▶ [Apply what you read]
1. In the article on alternative dispute resolution in sports, which events are named as the most recently publicized uses of mediation during labor strife?
2. Continue the article on alternative dispute resolution in sports, picking up right after its last sentence.

▶ [Passage]
-------

The Case for Alternative Dispute Resolution in Sports

Feb 10, 2012

By Cari A. Stern[1]
 
Adjunct Professor of Sports Law at The John Marshall Law School
 
Associate at Chapman and Cutler LLP
 
Introduction
 
Unlike other industries, sports cannot exist without some sort of controlled competition; there is a constant struggle over who controls competition, what are the limits on competition, and how disputes should be handled when competition results in circumstances that cannot be addressed amicably between parties. Despite these unique characteristics of sport, disputes have traditionally been settled through the courts. Players in early antitrust and contract cases turned to litigation to vindicate their rights. However, with the growth of unionization among the big four sport leagues[2], arbitration has developed as a mechanism to resolve disputes. Arbitration is one of many forms of alternative dispute resolution (or ADR) – out of court mechanisms for resolving conflicts, which include, but are not limited to arbitration, mediation, conciliation, mini-trials, and ombudsmen.[3]
 
Today, as courts have become inundated with a backlog of cases, ADR offers athletes, owners, sponsors and other third parties in the professional and amateur setting, opportunities to address disputes in a cost-effective, informal, private and more expedient setting. These advantages are especially attractive in the sports environment, where conflict resolution is often extremely time sensitive due to short career spans and the constant scheduling of sport competitions. Additionally, ADR offers parties the ability to somewhat have control over the person who resolves their dispute: primarily, someone who has expertise in the applicable sport. While arbitration continues to remain the most well-known form of ADR, globally, various sport leagues, sport associations and sport governing bodies are turning to both mediation and arbitration to resolve disputes. Specifically, mediation has grown quite prevalent among sport leagues during periods of labor strife; the most recently publicized being the 2011 NFL and NBA lockouts.
 
Based on current developments in ADR, most of the materials in the ensuing article are both relatively modern and still undergoing change. After a brief overview of the advantages and disadvantages that ADR has played in the sports industry, this article will explore what contemporary ADR developments indicate for the future of team and individual sports. While ADR has impacted the sports world on both a national and international level, this article will predominantly focus on American sports and the impact the out-of-court mechanism has had among the big four leagues.
 
Table A: Summary of Key forms of Alternative Dispute Resolution Mechanisms
 
ADR Mechanism
 
Description
 
Arbitration
 
An adjudicatory process in which one or more neutral arbitrators, chosen by the parties, issue a final and binding award that is enforceable in court and subject to limited judicial review. In order for the parties to seek arbitration, there must be a valid arbitration agreement or arbitration clause between the parties.
 
Mediation
 
A voluntary, non-binding process in which a neutral third party, often chosen by the disputing parties, facilitates and guides the parties to reach a voluntary settlement. While the mediator has no authority to issue any decision or award, he/she plays a more proactive role than a conciliator, and also takes feelings into account. Similar to conciliation, mediation does not require a mediation clause or agreement between the parties.
 
Conciliation
 
An independent third party brings disputing parties together to talk. Conciliation differs from arbitration since it does not require a preexisting conciliation clause or agreement between the parties; conciliation differs from mediation since the conciliator typically meets with each party separately, and has the main goal of seeking concessions. A conciliator may draw up terms of a settlement and send to parties for approval.

-------

▶ [Given information]
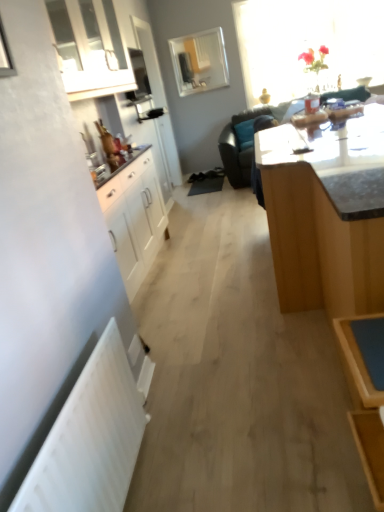
Question: In terms of width, does white matte radiator at lower left look wider or thinner when compared to black leather couch at upper center?

Choices:
 (A) thin
 (B) wide

Answer: (A)

Question: In the image, is white matte radiator at lower left positioned in front of or behind black leather couch at upper center?

Choices:
 (A) behind
 (B) front

Answer: (B)

Question: Estimate the real-world distances between objects in this image. Which object is farther from the translucent glass vase at upper right, marked as the first window in a right-to-left arrangement?

Choices:
 (A) black leather couch at upper center
 (B) white glossy cabinet at upper left
 (C) white matte radiator at lower left
 (D) clear glass mirror at upper center, the first window positioned from the left
 (E) light brown wooden table at center

Answer: (C)

Question: Based on their relative distances, which object is nearer to the black leather couch at upper center?

Choices:
 (A) light brown wooden table at center
 (B) clear glass mirror at upper center, which ranks as the 2th window in right-to-left order
 (C) white matte radiator at lower left
 (D) white glossy cabinet at upper left
 (E) translucent glass vase at upper right, positioned as the 2th window in left-to-right order

Answer: (D)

-------

▶ [Task results]
1. The 2011 NFL and NBA lockouts.

2.
Mini-Trials
 
A voluntary, non-binding procedure in which disputing parties state their case before executives of each party, as well as a neutral “expert” who may give an opinion concerning his/her legal view on the outcome of the case should litigation result/continue. Just like mediation and conciliation, the parties are not bound to an outcome.
 
Ombudsmen
 
An impartial third party selected by an institution, such as a university, provides advice to constituents. Unlike arbitrators, ombudsmen are not confined to strict legal guidelines, and can utilize subjective notions of fairness when giving advice to others.
 
A. How ADR has Enhanced the Sports World
 
Due to the profuse number of relationships that transcend the world of sport, there are insurmountable opportunities for conflict. It is no wonder then that sport disputes – or the compilation of disputes arising in the sport world – continuously arise. If the courts, and only the courts, were the only forum available for addressing sport disputes, eligibility disputes would cause competition to be disrupted; those athletes with poor earnings would not be able to seek redress due to the extensive costs often involved in litigation; someone not familiar with the intricacies of sport would be deciding the disputes; and athletes would not realize their full potential earnings, as the time-lag involved in litigation would sideline athletic participants for much of their already short career spans. Because of these reasons, among others, many nations have turned to ADR in lieu of the courts to resolve sport disputes.[4]
 
Sports are uniquely embedded with a self-contained dispute resolution system. In the big four, a commissioner acts as the “chief executive officer” of league disputes. The commissioner commonly hires and maintains the sport’s umpiring crews, negotiates marketing, labor, and television contracts, and maintains a range of disciplinary powers to address conflicts; in some leagues, like the NFL, this disciplinary power is sometimes unreviewable. In addition, American sports, both at the collegiate and professional level, have referees and umpires. These “sport judges” have the authority to make critical calls that can impact the outcome of any game or athletic competition. Yet, despite this distinctive system only found in the sports industry, it has not been enough to control all disputes. Thus, ADR has been the answer to the abundance of arising problems and crises that plague the sports world.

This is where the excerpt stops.